If food is improperly processed, cooked or prepared, bacteria can enter and cause foodborne illnesses. The Centers for Disease Control and Prevention (CDC) estimates that 48 million Americans are affected by foodborne illnesses every year — and most go unreported.

If your church is hosting a meal, there are steps you can take to prevent your people from getting sick.

Safety Tip #1: Have a squeaky-clean kitchen.

Wash your hands in warm water with soap. Clean every preparation piece, including countertops, utensils, cutting boards and dishes. Use paper towels or a fresh cloth to dry wet areas.

Safety Tip #2: Prepare with precision.

Always use a clean cutting board. Avoid cross-contamination by using different cutting boards for meat, poultry and fruits/vegetables. Defrost food in the refrigerator not at room temperature.

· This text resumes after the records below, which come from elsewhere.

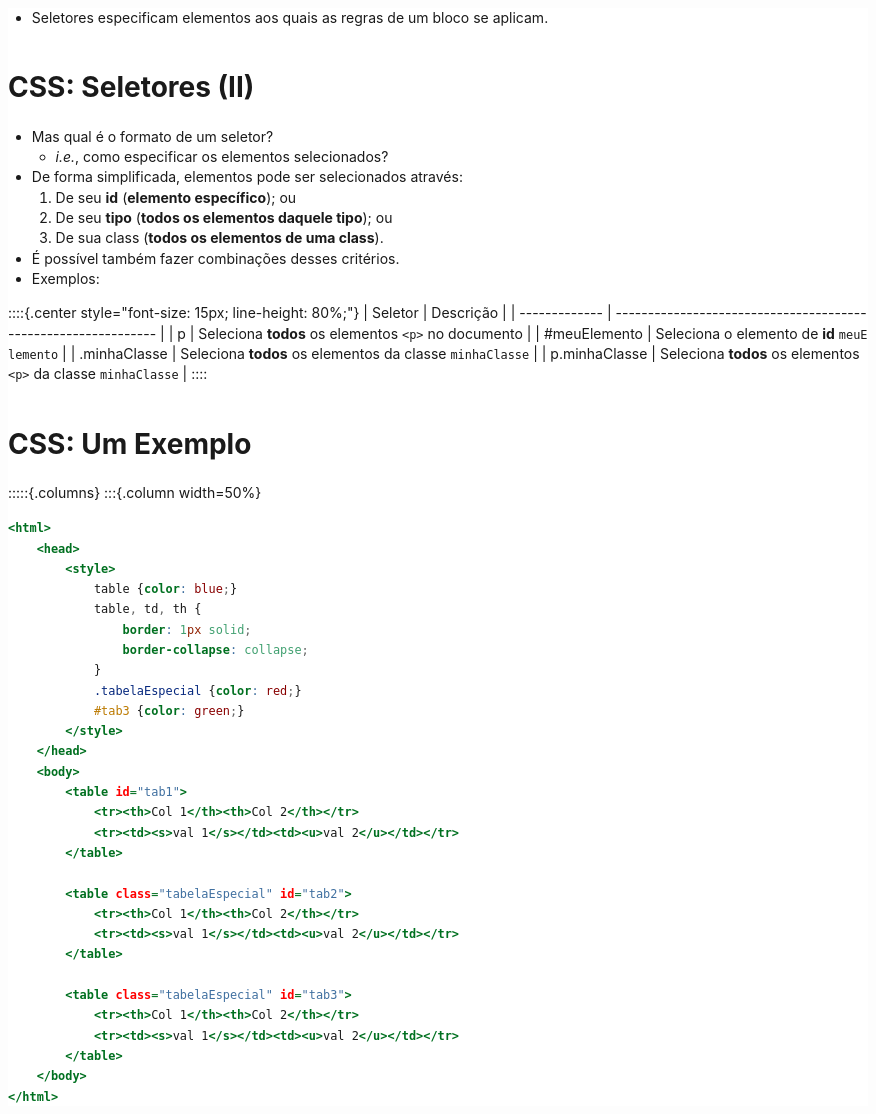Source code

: - Seletores especificam elementos aos quais as regras de um bloco se aplicam.

# CSS: Seletores (II)

- Mas qual é o formato de um seletor?
	- _i.e._, como especificar os elementos selecionados?
- De forma simplificada, elementos pode ser selecionados através:
	1. De seu **id** (**elemento específico**); ou
	2. De seu **tipo** (**todos os elementos daquele tipo**); ou
	3. De sua class (**todos os elementos de uma class**).
- É possível também fazer combinações desses critérios.
- Exemplos:

::::{.center style="font-size: 15px; line-height: 80%;"}
| Seletor       | Descrição                                                      |
| ------------- | -------------------------------------------------------------- |
| p             | Seleciona **todos** os elementos `<p>` no documento            |
| #meuElemento  | Seleciona o elemento de **id** `meuElemento`                   |
| .minhaClasse  | Seleciona **todos** os elementos da classe `minhaClasse`       |
| p.minhaClasse | Seleciona **todos** os elementos `<p>` da classe `minhaClasse` |
::::

# CSS: Um Exemplo

:::::{.columns}
:::{.column width=50%}

```{.html .numberLines style="font-size: 16px;"}
<html>
	<head>
        <style>
            table {color: blue;}
            table, td, th {
				border: 1px solid; 
				border-collapse: collapse;
			}
            .tabelaEspecial {color: red;}
            #tab3 {color: green;}
        </style>
	</head>
	<body>
        <table id="tab1">
            <tr><th>Col 1</th><th>Col 2</th></tr>
            <tr><td><s>val 1</s></td><td><u>val 2</u></td></tr>
        </table>

        <table class="tabelaEspecial" id="tab2">
            <tr><th>Col 1</th><th>Col 2</th></tr>
            <tr><td><s>val 1</s></td><td><u>val 2</u></td></tr>
        </table>

        <table class="tabelaEspecial" id="tab3">
            <tr><th>Col 1</th><th>Col 2</th></tr>
            <tr><td><s>val 1</s></td><td><u>val 2</u></td></tr>
        </table>
    </body>
</html>
```
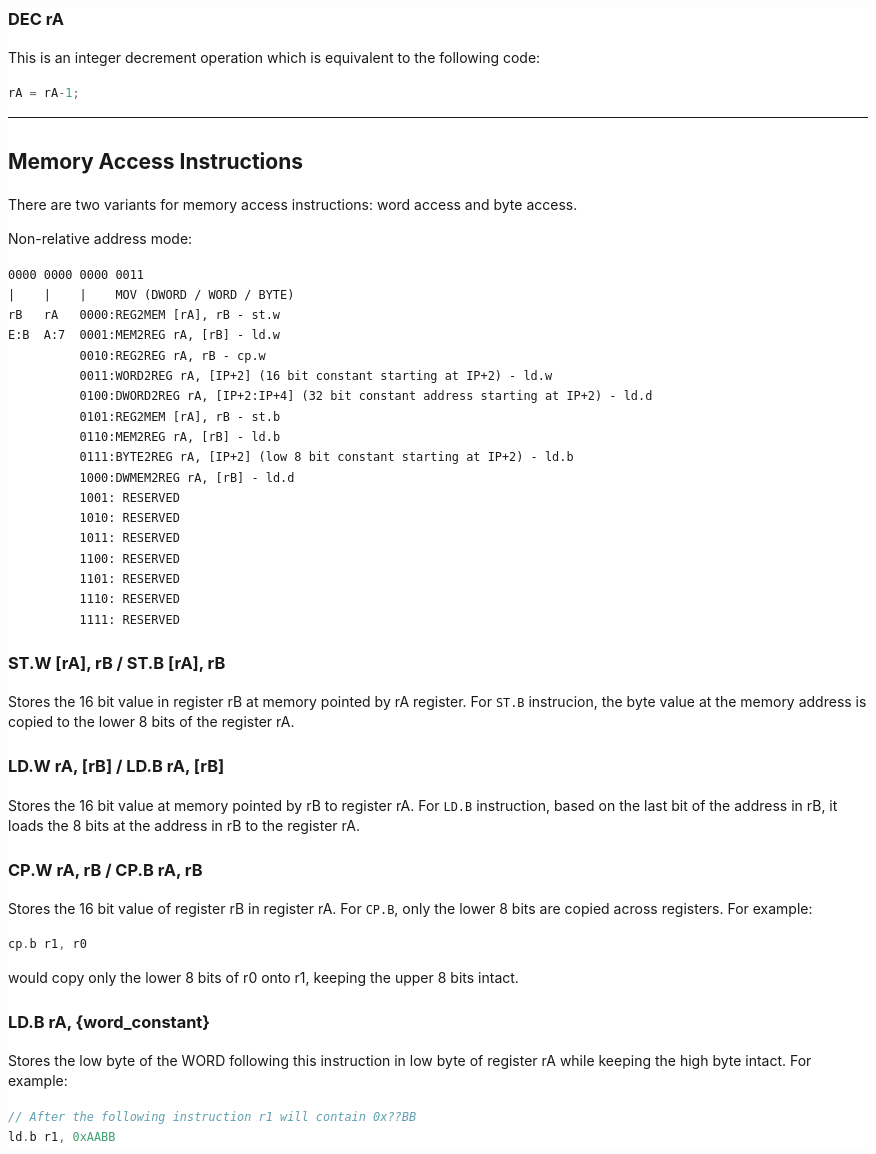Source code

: ### DEC rA
This is an integer decrement operation which is equivalent to the following code:
```c
rA = rA-1;
```

---
## Memory Access Instructions

There are two variants for memory access instructions: word access and byte access.

Non-relative address mode:
```
0000 0000 0000 0011
|    |    |    MOV (DWORD / WORD / BYTE)
rB   rA   0000:REG2MEM [rA], rB - st.w
E:B  A:7  0001:MEM2REG rA, [rB] - ld.w
          0010:REG2REG rA, rB - cp.w
          0011:WORD2REG rA, [IP+2] (16 bit constant starting at IP+2) - ld.w
          0100:DWORD2REG rA, [IP+2:IP+4] (32 bit constant address starting at IP+2) - ld.d
          0101:REG2MEM [rA], rB - st.b
          0110:MEM2REG rA, [rB] - ld.b
          0111:BYTE2REG rA, [IP+2] (low 8 bit constant starting at IP+2) - ld.b
          1000:DWMEM2REG rA, [rB] - ld.d
          1001: RESERVED
          1010: RESERVED
          1011: RESERVED
          1100: RESERVED
          1101: RESERVED
          1110: RESERVED
          1111: RESERVED
```


### ST.W [rA], rB / ST.B [rA], rB
Stores the 16 bit value in register rB at memory pointed by rA register. For `ST.B` instrucion, the byte value at the memory address is copied to the lower 8 bits of the register rA.

### LD.W rA, [rB] / LD.B rA, [rB]
Stores the 16 bit value at memory pointed by rB to register rA. For `LD.B` instruction, based on the last bit of the address in rB, it loads the 8 bits at the address in rB to the register rA.

### CP.W rA, rB / CP.B rA, rB
Stores the 16 bit value of register rB in register rA. For `CP.B`, only the lower 8 bits are copied across registers. For example:
```c
cp.b r1, r0
```
would copy only the lower 8 bits of r0 onto r1, keeping the upper 8 bits intact.

### LD.B rA, {word_constant}
Stores the low byte of the WORD following this instruction in low byte of register rA while keeping the high byte intact. For example:
```c
// After the following instruction r1 will contain 0x??BB
ld.b r1, 0xAABB
```
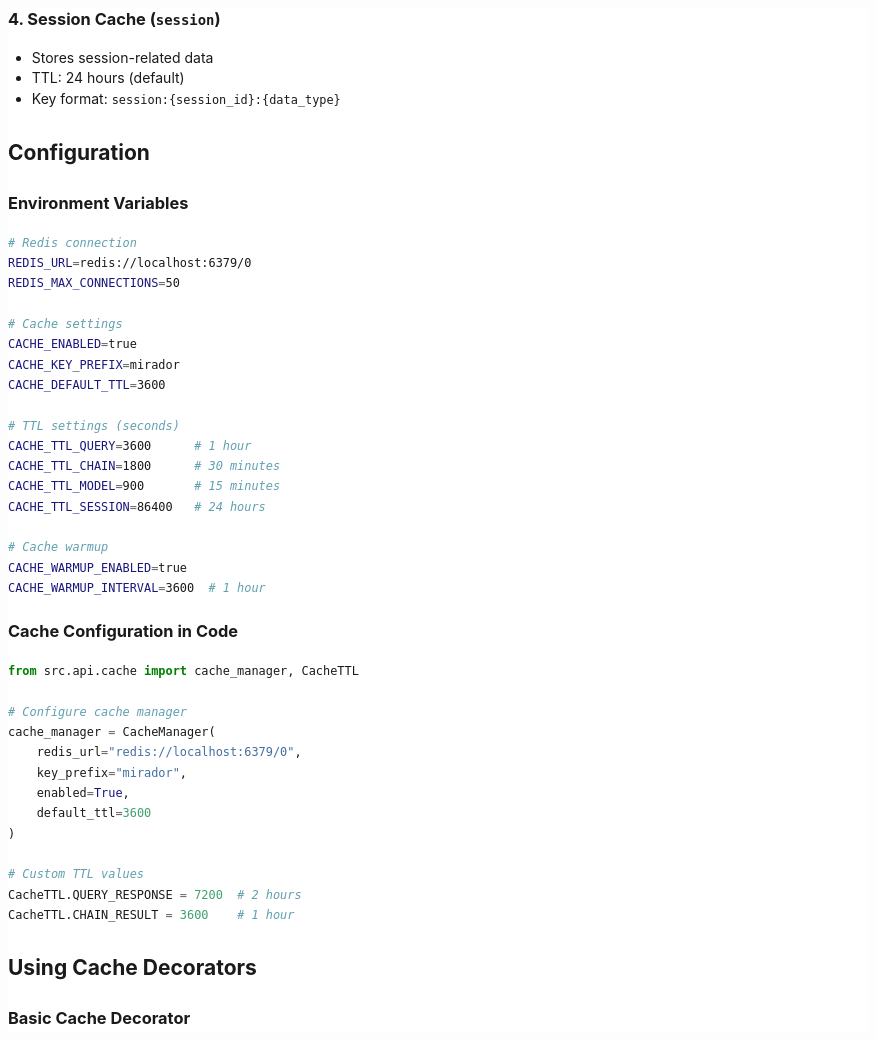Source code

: ### 4. Session Cache (`session`)
- Stores session-related data
- TTL: 24 hours (default)
- Key format: `session:{session_id}:{data_type}`

## Configuration

### Environment Variables

```bash
# Redis connection
REDIS_URL=redis://localhost:6379/0
REDIS_MAX_CONNECTIONS=50

# Cache settings
CACHE_ENABLED=true
CACHE_KEY_PREFIX=mirador
CACHE_DEFAULT_TTL=3600

# TTL settings (seconds)
CACHE_TTL_QUERY=3600      # 1 hour
CACHE_TTL_CHAIN=1800      # 30 minutes
CACHE_TTL_MODEL=900       # 15 minutes
CACHE_TTL_SESSION=86400   # 24 hours

# Cache warmup
CACHE_WARMUP_ENABLED=true
CACHE_WARMUP_INTERVAL=3600  # 1 hour
```

### Cache Configuration in Code

```python
from src.api.cache import cache_manager, CacheTTL

# Configure cache manager
cache_manager = CacheManager(
    redis_url="redis://localhost:6379/0",
    key_prefix="mirador",
    enabled=True,
    default_ttl=3600
)

# Custom TTL values
CacheTTL.QUERY_RESPONSE = 7200  # 2 hours
CacheTTL.CHAIN_RESULT = 3600    # 1 hour
```

## Using Cache Decorators

### Basic Cache Decorator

Safety Tip #3: Cook thoroughly.

Cook food immediately after thawing. Rinse fruits and vegetables before use, and scrub thick-skinned produce — like potatoes and sweet potatoes — with a clean brush under running water. Do not reuse a plate or utensil that has touched raw meats.

Use a meat thermometer to check the temperature and follow the Safe Minimum Internal Temperatures Chart provided by the U.S. Department of Health & Human Services 

Safety Tip #4: Serve food safely.

Important note: Bacteria will multiply rapidly between 40° F and 140° F.

Foods that have been cooked ahead of time should be reheated to at least 165⁰F. While serving, keep cold foods on ice below 40⁰F. Keep hot foods in heating chafing dishes, warming trays or slow cookers above 140⁰F. Do not leave food sitting out for more than two hours. Food that is served separately — chicken or tuna salad, dips or spreads — should be set on ice in a shallow bowl.

Safety Tip #5: Store for later.

Food that has been sitting out for more than two hours should be thrown away. To ensure food safety, immediately refrigerate or freeze the leftovers.

The USDA has an in-depth guide to Cooking for Groups and food safety.


This article is for informational purposes only. It is not intended to be construed as legal advice. Readers should use this article as a tool, along with best judgment and any terms or conditions that apply, to determine appropriate policies and procedures for your church's risk management program.